ETPC skazuje Ukrainę w sprawie „par homoseksualnych”. Kijów zaczyna się uczyć czym pachnie Unia?

Fot. ilustr. ETPC
REKLAMA

Ukraina weszła na podobną drogę jak Polska. Hurra-pro-europejskie nastroje skutecznie ograniczy ideologia LGBT. Europejski Trybunał Praw Człowieka (ETPC) potępił w czwartek 1 czerwca, Ukrainę za „dyskryminację i naruszenie prawa do poszanowania życia prywatnego” z powodu braku prawnego uznania i ochrony par homoseksualnych w tym kraju.

Skargę do tego Trybunału wniosło kilku ukraińskich homoseksualistów, którzy próbowali zalegalizować „związek małżeński” na Ukrainie. Bezskutecznie, bo na razie Konstytucja Ukrainy i Kodeks Rodzinny tego kraju wyraźnie definiują małżeństwo jako związek mężczyzny i kobiety.

REKLAMA

Sodomici poskarżyli się, że nie mogli „zawrzeć żadnego rodzaju związku cywilnego uznającego ich związek”, chociaż konkubinat w postaci „związku rodzinnego” jest dostępny dla niezamężnych par heteroseksualnych.

No i „postępowym” sędziom wyszła z tego „dyskryminacja”. Sędziowie ETPC zasiadający w Strasburgu uznali, że skarżący zostali potraktowane inaczej niż pary heteroseksualne, „wyłącznie na podstawie ich orientacji seksualnej”. Ich zdaniem, Kijów nie przedstawił też żadnego uzasadnienia dla takiej różnicy w traktowaniu, a podany przez rząd ukraiński powód ochrony tradycyjnej rodziny, zdaniem sędziów „nie stanowi ważnego powodu uzasadniającego odmowę uznania i ochrony prawnej par jednopłciowych”.

Jeżeli państwo ukraińskie ogranicza dostęp do małżeństwa tylko do par heteroseksualnych, to Trybunał uznał, że nic tego faktu nie usprawiedliwia.

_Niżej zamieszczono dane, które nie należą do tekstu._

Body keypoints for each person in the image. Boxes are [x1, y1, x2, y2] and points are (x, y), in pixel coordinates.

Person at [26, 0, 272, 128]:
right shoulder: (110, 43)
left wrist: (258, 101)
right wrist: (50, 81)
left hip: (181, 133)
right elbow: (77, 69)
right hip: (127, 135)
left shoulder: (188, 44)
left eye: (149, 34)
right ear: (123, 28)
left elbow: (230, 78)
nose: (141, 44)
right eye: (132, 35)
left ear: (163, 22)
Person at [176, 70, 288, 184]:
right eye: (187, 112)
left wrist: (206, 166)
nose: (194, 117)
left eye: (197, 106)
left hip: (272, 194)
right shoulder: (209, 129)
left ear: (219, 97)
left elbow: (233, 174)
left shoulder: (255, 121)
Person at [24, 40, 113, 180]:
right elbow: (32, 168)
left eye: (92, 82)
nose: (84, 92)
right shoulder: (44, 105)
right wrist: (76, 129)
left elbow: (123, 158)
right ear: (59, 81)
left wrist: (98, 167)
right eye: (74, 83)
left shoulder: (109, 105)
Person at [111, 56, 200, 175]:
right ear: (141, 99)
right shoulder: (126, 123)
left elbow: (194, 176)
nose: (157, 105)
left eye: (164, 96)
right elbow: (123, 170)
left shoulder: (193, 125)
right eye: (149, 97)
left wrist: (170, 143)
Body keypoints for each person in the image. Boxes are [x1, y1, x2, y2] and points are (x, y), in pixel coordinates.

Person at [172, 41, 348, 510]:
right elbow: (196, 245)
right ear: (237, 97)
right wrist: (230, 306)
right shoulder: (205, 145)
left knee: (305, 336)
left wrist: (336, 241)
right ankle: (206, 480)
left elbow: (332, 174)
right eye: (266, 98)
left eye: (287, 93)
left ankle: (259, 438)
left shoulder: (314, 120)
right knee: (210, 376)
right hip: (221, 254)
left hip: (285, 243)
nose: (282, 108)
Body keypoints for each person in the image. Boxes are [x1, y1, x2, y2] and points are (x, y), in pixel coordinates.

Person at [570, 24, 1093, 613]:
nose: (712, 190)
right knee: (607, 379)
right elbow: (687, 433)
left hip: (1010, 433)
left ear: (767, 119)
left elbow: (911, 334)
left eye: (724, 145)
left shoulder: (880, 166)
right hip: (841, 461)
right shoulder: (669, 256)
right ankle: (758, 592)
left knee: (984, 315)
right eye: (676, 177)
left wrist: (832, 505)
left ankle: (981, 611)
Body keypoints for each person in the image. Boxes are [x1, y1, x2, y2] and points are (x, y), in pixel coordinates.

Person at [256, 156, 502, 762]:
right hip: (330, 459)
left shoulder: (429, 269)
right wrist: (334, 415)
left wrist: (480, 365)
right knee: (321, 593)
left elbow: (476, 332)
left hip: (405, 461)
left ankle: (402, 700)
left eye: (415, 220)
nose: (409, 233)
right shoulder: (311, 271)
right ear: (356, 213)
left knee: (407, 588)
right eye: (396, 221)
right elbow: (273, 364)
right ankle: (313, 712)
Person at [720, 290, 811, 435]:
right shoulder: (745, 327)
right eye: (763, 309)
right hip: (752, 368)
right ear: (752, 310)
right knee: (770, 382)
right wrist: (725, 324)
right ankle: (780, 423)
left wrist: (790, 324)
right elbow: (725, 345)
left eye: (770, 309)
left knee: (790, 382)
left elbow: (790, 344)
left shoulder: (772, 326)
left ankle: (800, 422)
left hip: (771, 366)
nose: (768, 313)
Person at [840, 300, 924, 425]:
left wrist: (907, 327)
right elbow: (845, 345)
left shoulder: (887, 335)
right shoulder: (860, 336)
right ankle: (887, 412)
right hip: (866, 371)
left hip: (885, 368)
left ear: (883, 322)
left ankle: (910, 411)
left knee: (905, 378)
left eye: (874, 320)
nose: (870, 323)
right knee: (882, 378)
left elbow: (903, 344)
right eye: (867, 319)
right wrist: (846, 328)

Siedmiu takich „europejskich sędziów” uznała, że to dyskryminacja „ze względu na orientację seksualną”, która narusza art. 8 i 14 Konwencji o prawach człowieka. Ukraina ma zapłacić każdemu z powodów po 5000 euro tytułem odszkodowania za „szkody moralne”… Ciekawe, czy pro-unijny zapał w Kijowie czasami nie ucierpi?